Wednesday, January 10, 2007

Making an impression on new boss
R.C. Sharma

You have developed an excellent rapport and amicable working relationship with your present boss. You know him every inch. But one morning, you learn that your boss has been promoted/transferred or has resigned, and there is a brand new manager to occupy his chair.

Suddenly, your comfort zone is insecure. You are on the defensive. You feel unsettled, apprehensive that he will shatter your safe position and schedule.

However, since you have to work under the new manager, it will be in your own interest to start off with a positive attitude. Here is how you can pave a smooth path:

Roll with the punches

Predictability is non-existent in the corporate scenario; do not delude yourself that things will always be the same. Change is always on the anvil with a constant reshaping of roles. As the arrival of a new manager heralds adjustments, adopt a professional and flexible stance. Accept the change as a challenge rather than an obstacle. Prepare to adjust, to enable you to carry on without major obstacles.

Gain an edge

Find out the new manager’s working style, temperament, personality and idiosyncrasies and you will soon gain an edge over others.

According to a career services manager’s advice: "If there is any way you can find out information upfront, do it. Maybe someone in another part of the company or someone else who has worked for that manager can help."

Take the initiative

Take the initiative to reach out to the new boss early and establish constructive contacts.

Be proactive and fix a meeting to congratulate him and welcome him on board. Introduce yourself and amicably discuss expectations, goals, strategies, work hours, responsibilities, frequency of updates, level of autonomy or management changes.

Initiating candid and honest communication will give you an assessment about his disposition, propensity, priorities and weaknesses. Ally with him and show that you are interested in adding well-being.

A new manager is bound to be different, do not think that he will be a facsimile of the former boss. Forget the past, don’t make life difficult for him. Exercise discretion and avoid harking back with constant comparisons like: ‘He didn’t do it like this...’

Start with clean slate

Forget your strong allegiance to the old boss and prepare for the necessary psychological adjustments to the new environment. As career consultant and author Andrea Kay says: "You have to make a mind shift to prepare yourself to say, ‘This is a new person."

Perseverance pays

Do not expect an immediate rapport and try to be very friendly straight away. Take the time to build a harmonius relationship and wait for the right time for adjustment as you get to know each other. Try to eliminate the discrepancies and sort out your priorities with a positive outlook to forge a strong link.

Empathise with him

Remember that the new state of affairs would be discomfiting for the boss too and he needs to acclimatise as well. Empathise with his situation without sounding derogatory.

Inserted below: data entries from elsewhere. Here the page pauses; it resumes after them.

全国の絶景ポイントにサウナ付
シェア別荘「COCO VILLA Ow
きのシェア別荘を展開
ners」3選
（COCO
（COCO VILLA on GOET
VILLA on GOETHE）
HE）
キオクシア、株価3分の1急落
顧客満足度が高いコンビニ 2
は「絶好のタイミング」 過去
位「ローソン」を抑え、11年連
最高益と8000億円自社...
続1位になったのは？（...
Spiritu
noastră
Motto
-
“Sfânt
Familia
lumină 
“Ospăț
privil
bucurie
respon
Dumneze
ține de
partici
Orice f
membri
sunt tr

Try to learn about his needs and offer friendly assistance in explaining the intricate working without sounding like a Mr Know-All.

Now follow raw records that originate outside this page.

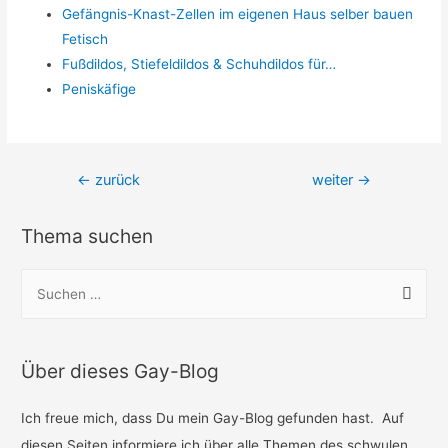
Gefängnis-Knast-Zellen im eigenen Haus selber bauen
Fetisch
Fußdildos, Stiefeldildos & Schuhdildos für…
Peniskäfige
Beitragsnavigation
←
zurück
weiter
→
Thema suchen
S
u
c
h
Über dieses Gay-Blog
e
n
Ich freue mich, dass Du mein Gay-Blog gefunden hast. Auf
n
diesen Seiten informiere ich über alle Themen des schwulen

However, do not apprise him about practices, processes, norms et al unless the information is expressly solicited.

The new manager may either be a new recruit or one promoted from the ranks.

Do not take liberties with him or express resentment over a missed promotion if he is an ex-colleague.

Likewise, even if he is quite new, you shouldn’t ride roughshod over his ideas and techniques, criticise his decisions or question his competence.

Don’t compare

Disapproving comments like, ‘This will not solve the problem,’ ‘The approach is absolutely wrong’ or ‘We have tried it before’ are absolutely unacceptable. Learn to accept the status quo and respect his position.

Be supportive and enthusiastic, yet compliant. Talk out issues reasonably and clarify roles without challenging his authority.

Create trust and cooperate to iron out the differences, and you’ll soon find yourself enjoying the same rapport as you had with his predecessor.